Fewer than one percent of the world’s Alexander Technique teachers teach the Technique full-time (more than 25 hours a week). Almost all Alexander teachers have fewer pupils than they’d like.
Alexander pupils are scarce and therefore particularly precious to the teacher. So it hurts when you lose one.
So why do Alexander teachers lose students?
I suspect the primary reason is that we make the student feel wrong.
It’s easy as a teacher to start pointing out to the pupil things he’s doing badly. Let’s say he holds his breath when he gets in and out of a chair, tips his head back, tightens his neck, compresses the torso, locks his knees and generally acts like a right wally in this daily task.
Telling the student, “G-day mate, you looked like a right wally there” generally does not create a lasting student-teacher bond.
The teachers who make a go of it with Alexander Technique make their students feel amazing. Julia Caulder and Michael Frederick are a couple of masters of this in Los Angeles. I want to be more like them.
I come from a background that gloried in pointing out to people where they were wrong. I’ve always enjoyed taking the mickey out of folks. It kept them at arm’s length.

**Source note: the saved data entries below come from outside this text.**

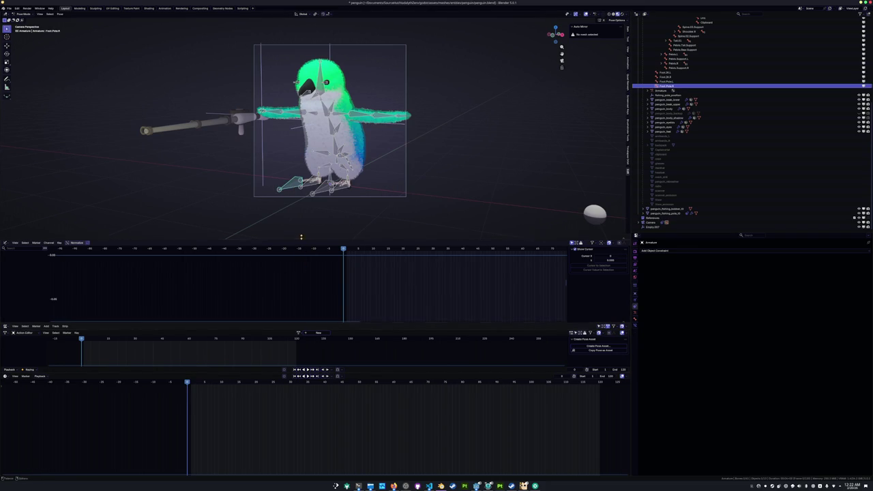
pyautogui.click(298, 332)
pyautogui.scroll(-4, 311, 362)
pyautogui.scroll(-5, 310, 362)
pyautogui.scroll(-5, 311, 362)
pyautogui.scroll(-3, 311, 362)
pyautogui.scroll(-3, 311, 362)
pyautogui.scroll(1, 311, 363)
pyautogui.scroll(-1, 311, 363)
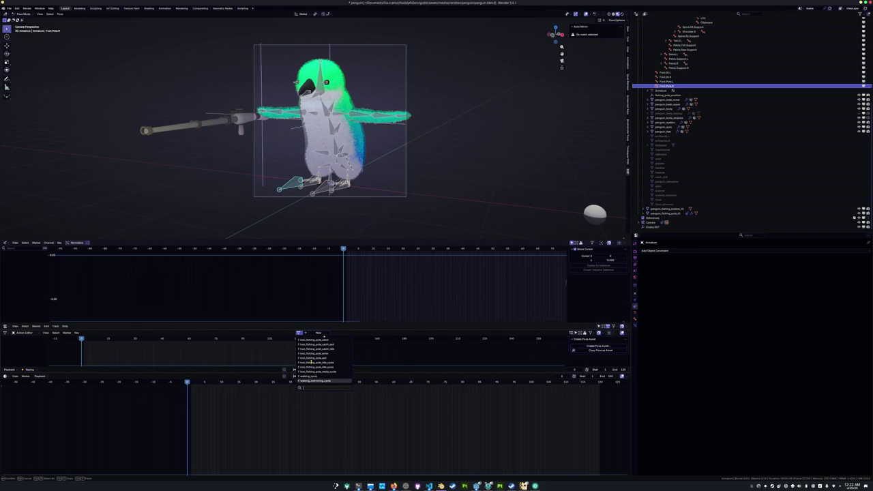
pyautogui.scroll(2, 311, 362)
pyautogui.scroll(1, 311, 362)
pyautogui.scroll(2, 311, 362)
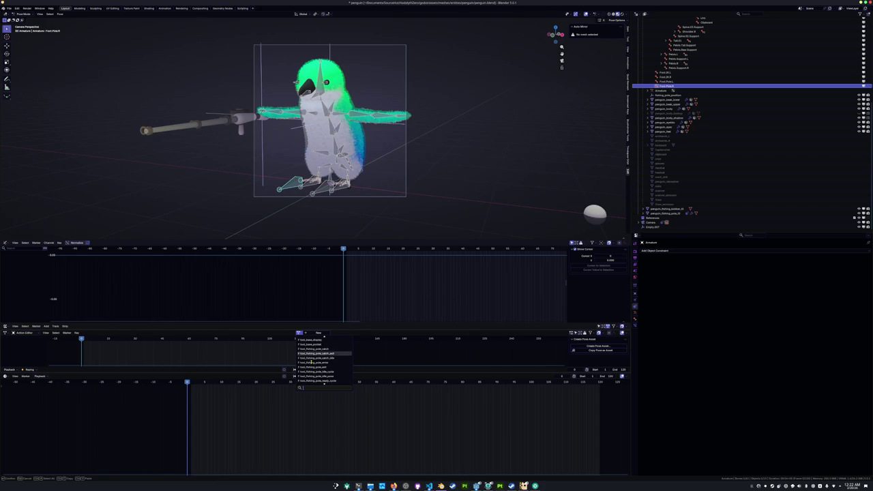
pyautogui.scroll(4, 311, 362)
pyautogui.scroll(-4, 311, 363)
pyautogui.scroll(-3, 311, 362)
pyautogui.scroll(-2, 311, 363)
pyautogui.scroll(1, 311, 363)
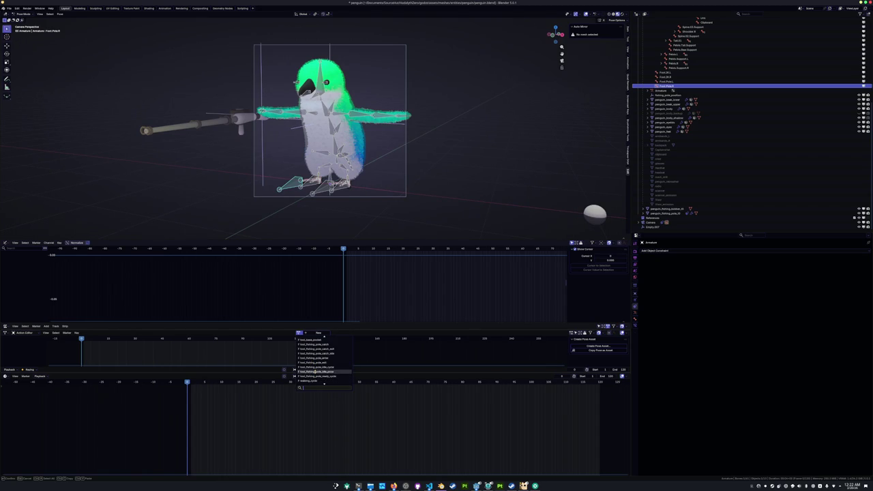
pyautogui.click(316, 367)
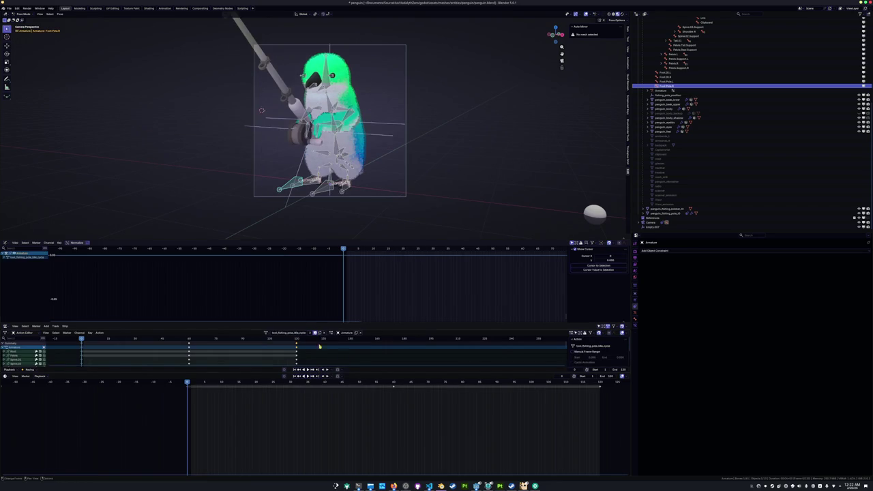
# Orbit away from the camera, switch to Object Mode and deselect the armature to hide its bones
pyautogui.moveTo(368, 205); pyautogui.dragTo(387, 197, button='middle')
pyautogui.press('ctrl+Tab')
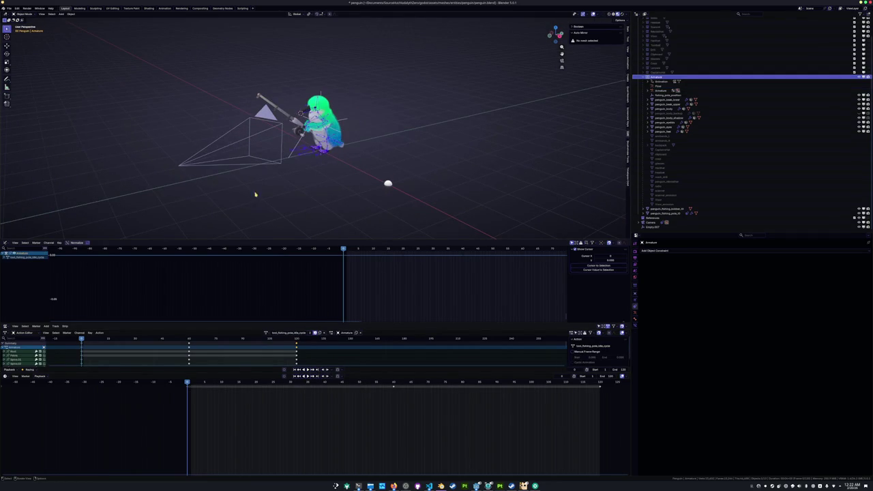
pyautogui.scroll(4, 293, 188)
pyautogui.click(306, 188)
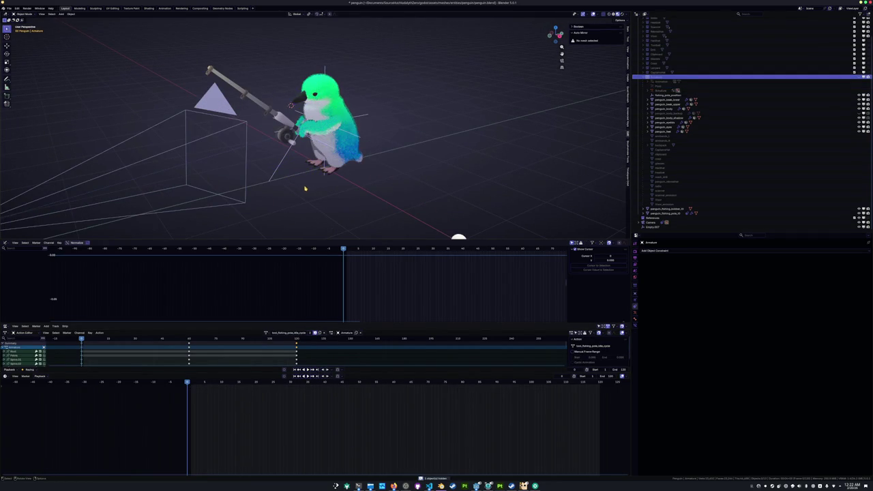
# Capture a region screenshot around the penguin, then return to the scene camera view
pyautogui.press('Print')
pyautogui.moveTo(184, 42); pyautogui.dragTo(423, 218)
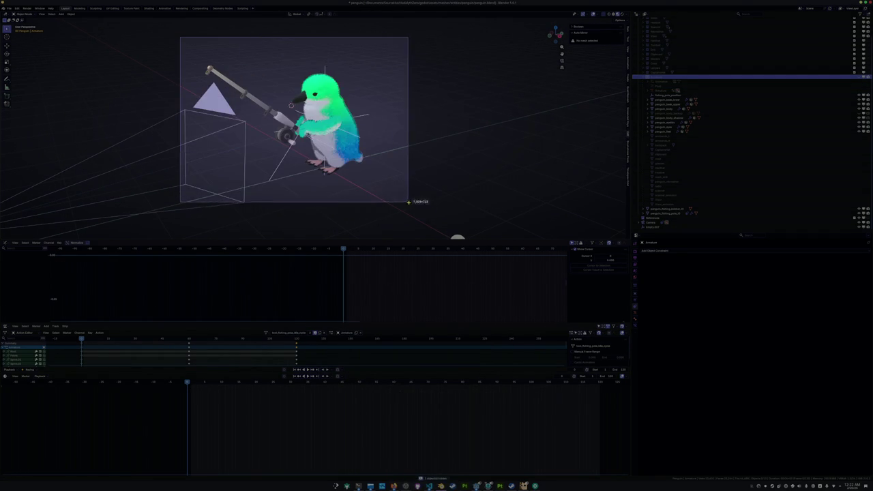
pyautogui.press('Return')
pyautogui.press('KP_0')
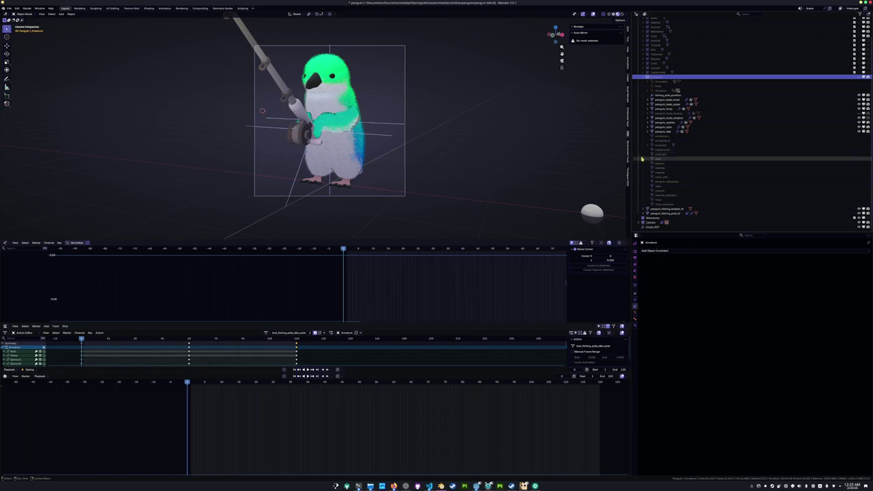
# Expand and collapse object entries in the Outliner to inspect their contents
pyautogui.scroll(2, 648, 144)
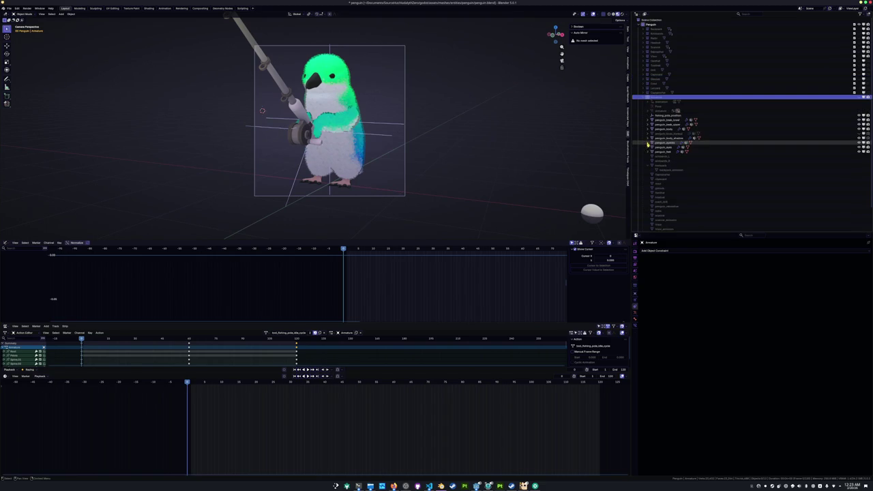
pyautogui.click(648, 133)
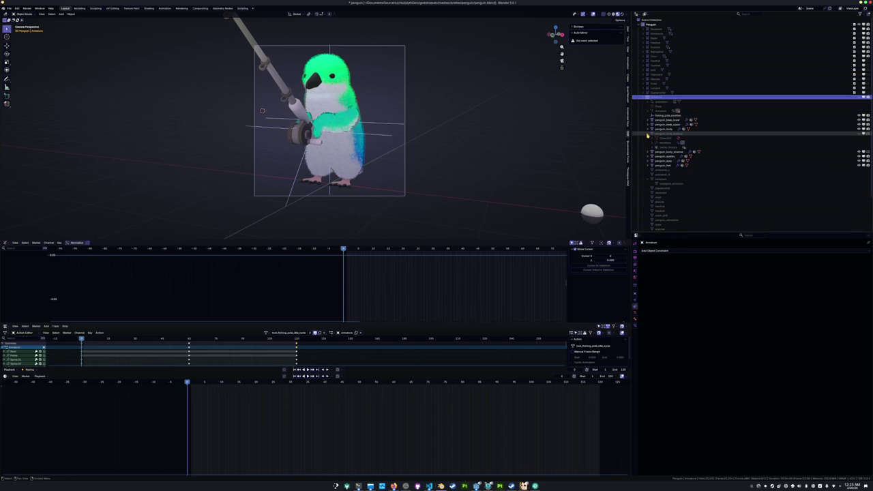
pyautogui.click(648, 134)
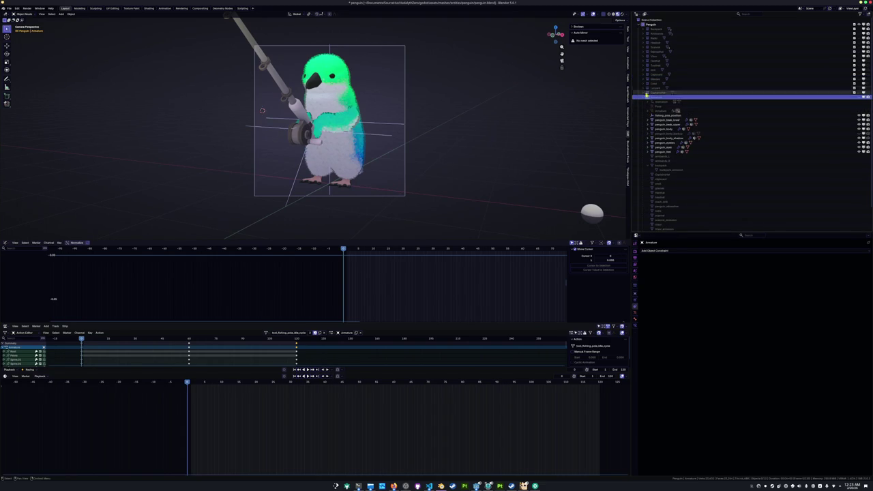
pyautogui.click(645, 29)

As I head into my dotage, I’m trying to let go of my scathing ways. I want to help people, not hurt them.
As a teacher of the Alexander Technique, I assist people in noticing how they respond to stimuli and I show them various ways of letting go of responses that don’t serve them. Instead of telling them where they’re going wrong, I try to activate their thinking so that they can see themselves more accurately and not need a guru to point things out.